The country's highest court demanded that Gujarat's Hindu nationalist government remove the state's public prosecutor and, in an unprecedented move, it ordered the new trial to be held in the neighbouring west Indian state of Maharashtra.
In one of the most violent incidents during India's worst communal bloodletting for a decade, a group of Hindu men allegedly attacked the Best Bakery on March 1, 2002 with petrol bombs and daggers, killing 12 people.
The 21 men charged with the attack were acquitted by Gujarat's high court last year after 35 witnesses retracted their statements.
The Best Bakery case has come to symbolise the lack of progress in bringing to account those responsible for the riots which saw Hindu mobs rampage for weeks through Gujarat - killing more than 1,000, mostly Muslim, people.
The prosecution's star witness, 17-year-old Zaheera Sheikh, withdrew her testimony after receiving death threats from rightwing Hindus.
Ms Sheikh's father was among those who died when the Best Bakery was set ablaze by a mob. The judges directed police to give adequate protection to witnesses and relatives of the dead.
The landmark decision is also a vindication of the India's National Human Rights Commission (NHRC), which has little real power, but which had urged the supreme court to hold a new trial outside Gujarat, saying it was "deeply concerned about the damage [being done] to the credibility of the criminal justice delivery system".
"This is a historic judgement," said Teesta Shetalvad, a human rights activist who petitioned the supreme court in connection with the sheikh case. "The supreme court has endorsed the fact that in Gujarat we have been unable to get justice because we are dealing with a public prosecutor who is ideologically affiliated to the government and judges in the state who have not given balanced judgments."
Last year Amnesty International cited a "systematic pattern of human rights violations" in Gujarat which were being carried out with the "support of the state government and institutions of the criminal justice system" and which meant there was little redress for the riot's victims.
More than 4,250 cases relating to the riots have been registered with the police. Yet in the 25 months since the riots, only a handful of people have been convicted.
K Nityanandam, a spokesman for the Gujarat government's home affairs ministry, said that the state would respect the supreme court's decision but would wait for the full judgment to be released before making further comment.
The court's verdict comes as India is heading for the polls and could well be a reminder that the Hindu nationalist Bharatiya Janata party (BJP) - which rules Gujarat and heads India's federal coalition - failed to administer justice at a key moment in the country's history.

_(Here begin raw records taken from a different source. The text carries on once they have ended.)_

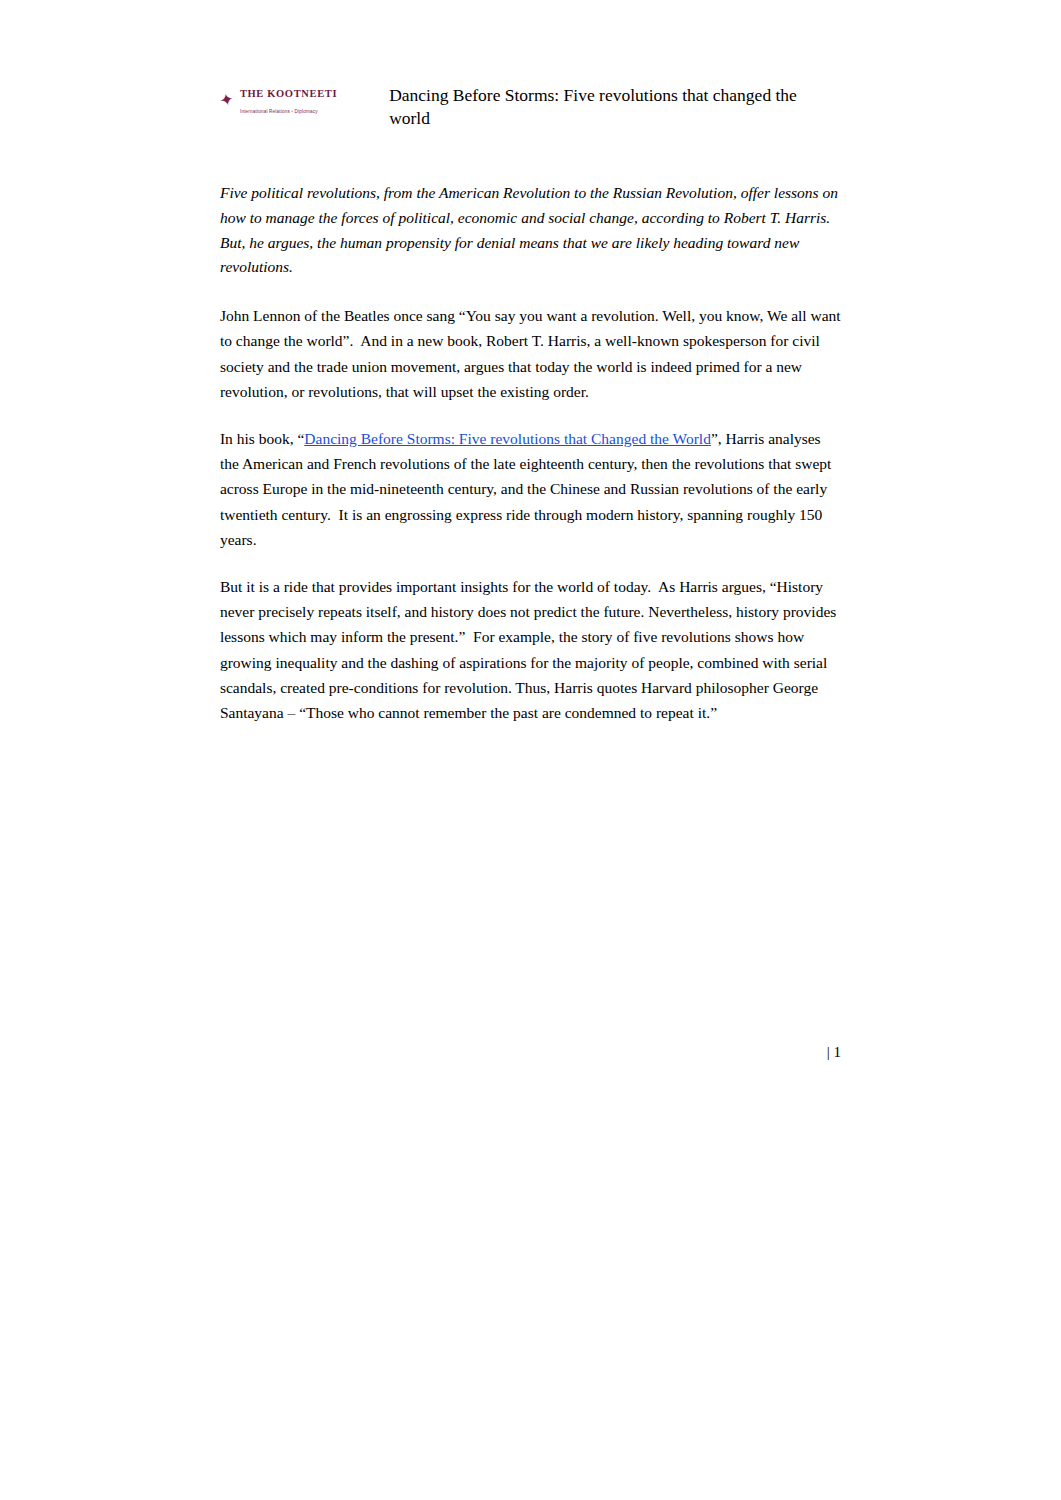✦ THE KOOTNEETI
International Relations • Diplomacy
Dancing Before Storms: Five revolutions that changed the world
Five political revolutions, from the American Revolution to the Russian Revolution, offer lessons on how to manage the forces of political, economic and social change, according to Robert T. Harris. But, he argues, the human propensity for denial means that we are likely heading toward new revolutions.
John Lennon of the Beatles once sang “You say you want a revolution. Well, you know, We all want to change the world”. And in a new book, Robert T. Harris, a well-known spokesperson for civil society and the trade union movement, argues that today the world is indeed primed for a new revolution, or revolutions, that will upset the existing order.
In his book, “Dancing Before Storms: Five revolutions that Changed the World”, Harris analyses the American and French revolutions of the late eighteenth century, then the revolutions that swept across Europe in the mid-nineteenth century, and the Chinese and Russian revolutions of the early twentieth century. It is an engrossing express ride through modern history, spanning roughly 150 years.
But it is a ride that provides important insights for the world of today. As Harris argues, “History never precisely repeats itself, and history does not predict the future. Nevertheless, history provides lessons which may inform the present.” For example, the story of five revolutions shows how growing inequality and the dashing of aspirations for the majority of people, combined with serial scandals, created pre-conditions for revolution. Thus, Harris quotes Harvard philosopher George Santayana – “Those who cannot remember the past are condemned to repeat it.”
| 1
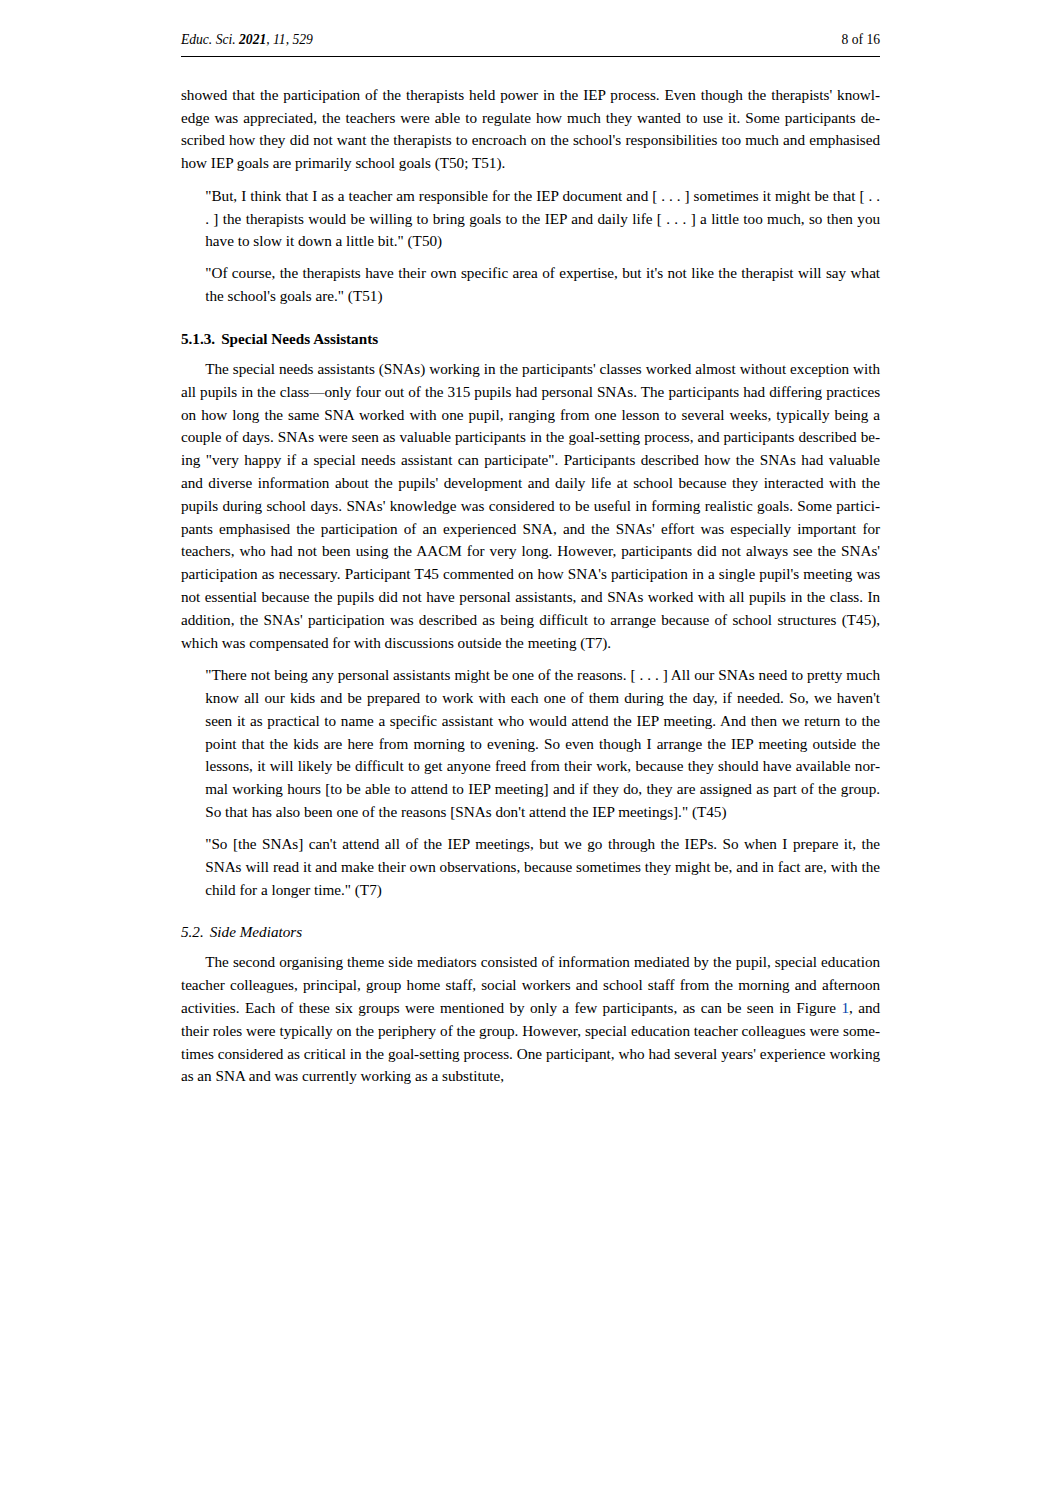Educ. Sci. 2021, 11, 529 8 of 16
showed that the participation of the therapists held power in the IEP process. Even though the therapists' knowledge was appreciated, the teachers were able to regulate how much they wanted to use it. Some participants described how they did not want the therapists to encroach on the school's responsibilities too much and emphasised how IEP goals are primarily school goals (T50; T51).
"But, I think that I as a teacher am responsible for the IEP document and [ . . . ] sometimes it might be that [ . . . ] the therapists would be willing to bring goals to the IEP and daily life [ . . . ] a little too much, so then you have to slow it down a little bit." (T50)
"Of course, the therapists have their own specific area of expertise, but it's not like the therapist will say what the school's goals are." (T51)
5.1.3. Special Needs Assistants
The special needs assistants (SNAs) working in the participants' classes worked almost without exception with all pupils in the class—only four out of the 315 pupils had personal SNAs. The participants had differing practices on how long the same SNA worked with one pupil, ranging from one lesson to several weeks, typically being a couple of days. SNAs were seen as valuable participants in the goal-setting process, and participants described being "very happy if a special needs assistant can participate". Participants described how the SNAs had valuable and diverse information about the pupils' development and daily life at school because they interacted with the pupils during school days. SNAs' knowledge was considered to be useful in forming realistic goals. Some participants emphasised the participation of an experienced SNA, and the SNAs' effort was especially important for teachers, who had not been using the AACM for very long. However, participants did not always see the SNAs' participation as necessary. Participant T45 commented on how SNA's participation in a single pupil's meeting was not essential because the pupils did not have personal assistants, and SNAs worked with all pupils in the class. In addition, the SNAs' participation was described as being difficult to arrange because of school structures (T45), which was compensated for with discussions outside the meeting (T7).
"There not being any personal assistants might be one of the reasons. [ . . . ] All our SNAs need to pretty much know all our kids and be prepared to work with each one of them during the day, if needed. So, we haven't seen it as practical to name a specific assistant who would attend the IEP meeting. And then we return to the point that the kids are here from morning to evening. So even though I arrange the IEP meeting outside the lessons, it will likely be difficult to get anyone freed from their work, because they should have available normal working hours [to be able to attend to IEP meeting] and if they do, they are assigned as part of the group. So that has also been one of the reasons [SNAs don't attend the IEP meetings]." (T45)
"So [the SNAs] can't attend all of the IEP meetings, but we go through the IEPs. So when I prepare it, the SNAs will read it and make their own observations, because sometimes they might be, and in fact are, with the child for a longer time." (T7)
5.2. Side Mediators
The second organising theme side mediators consisted of information mediated by the pupil, special education teacher colleagues, principal, group home staff, social workers and school staff from the morning and afternoon activities. Each of these six groups were mentioned by only a few participants, as can be seen in Figure 1, and their roles were typically on the periphery of the group. However, special education teacher colleagues were sometimes considered as critical in the goal-setting process. One participant, who had several years' experience working as an SNA and was currently working as a substitute,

Despite the wave of violence, the BJP in Gujarat, which is led by Narendra Modi, a hardline preacher turned politician, won a landslide election in the state at the end of 2002.
However, observers say that the Supreme Court's judgment could not have come at a worse time for the party.
"The BJP has been trying to present a more caring image," said Prem Shankar Jha, a political commentator. "But the judges have posed an interesting dilemma. The question is whether the party just keeps quiet and accepts the verdict of the court or whether it promises to use parliamentary powers to override the bench."